The local economy was greatly disrupted by the Civil War. Railroads that ran through Weldon were the lifeline of the Confederacy. Supplies and troops were transported by rail throughout the theater of the Civil War. The major military target in the area was the Wilmington and Weldon Railroad’s bridge over the Roanoke River. Union forces attacked the bridge in July of 1863 but the Confederate forces were successful at protecting this target. No major engagements occurred in the vicinity of the Lake Gaston and Roanoke Rapids Lake areas but the farms were generally untended during this period.

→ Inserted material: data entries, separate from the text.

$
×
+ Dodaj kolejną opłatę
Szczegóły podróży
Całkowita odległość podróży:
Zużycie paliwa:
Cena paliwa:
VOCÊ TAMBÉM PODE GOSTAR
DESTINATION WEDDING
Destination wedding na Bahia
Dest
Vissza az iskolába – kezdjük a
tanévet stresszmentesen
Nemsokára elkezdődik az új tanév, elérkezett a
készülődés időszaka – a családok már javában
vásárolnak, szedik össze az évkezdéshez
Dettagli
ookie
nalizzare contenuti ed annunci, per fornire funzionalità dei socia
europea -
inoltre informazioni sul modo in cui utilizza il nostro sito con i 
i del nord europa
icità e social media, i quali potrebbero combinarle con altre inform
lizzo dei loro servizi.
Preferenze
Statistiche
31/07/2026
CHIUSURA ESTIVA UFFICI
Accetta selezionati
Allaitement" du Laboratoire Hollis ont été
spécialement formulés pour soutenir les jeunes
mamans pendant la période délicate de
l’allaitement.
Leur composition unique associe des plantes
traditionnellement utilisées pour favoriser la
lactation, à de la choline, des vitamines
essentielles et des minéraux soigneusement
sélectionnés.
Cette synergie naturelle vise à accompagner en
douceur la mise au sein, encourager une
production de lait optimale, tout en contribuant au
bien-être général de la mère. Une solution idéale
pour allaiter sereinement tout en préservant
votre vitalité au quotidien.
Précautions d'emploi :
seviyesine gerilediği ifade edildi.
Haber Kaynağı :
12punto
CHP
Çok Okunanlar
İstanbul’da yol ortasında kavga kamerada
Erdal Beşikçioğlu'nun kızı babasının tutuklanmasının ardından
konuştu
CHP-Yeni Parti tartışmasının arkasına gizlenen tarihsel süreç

Farming slowly revived as the major industry in the project area during the Reconstruction Period. Major cash crops included cotton, corn, and tobacco. Due to impacts from plant disease and poor commercial conditions, tobacco’s importance to the local economy diminished. By 1920, cotton was the major crop. By the twentieth century, local farms were typically smaller (less than 100 acres) and owner-operated and tenant farms were well represented within the five counties that make up the project area.
By the early 1950s, following two world wars and the Great Depression, the local labor force was diminished. The presence of factories in local cities further drew labor away from farms as many young people chose factory work over farming for their life’s work. Growth of industrialization in the area was encouraged by the construction of Roanoke Rapids Lake and Lake Gaston in 1955 and 1960, respectively. These facilities were built to produce hydroelectric power for the region.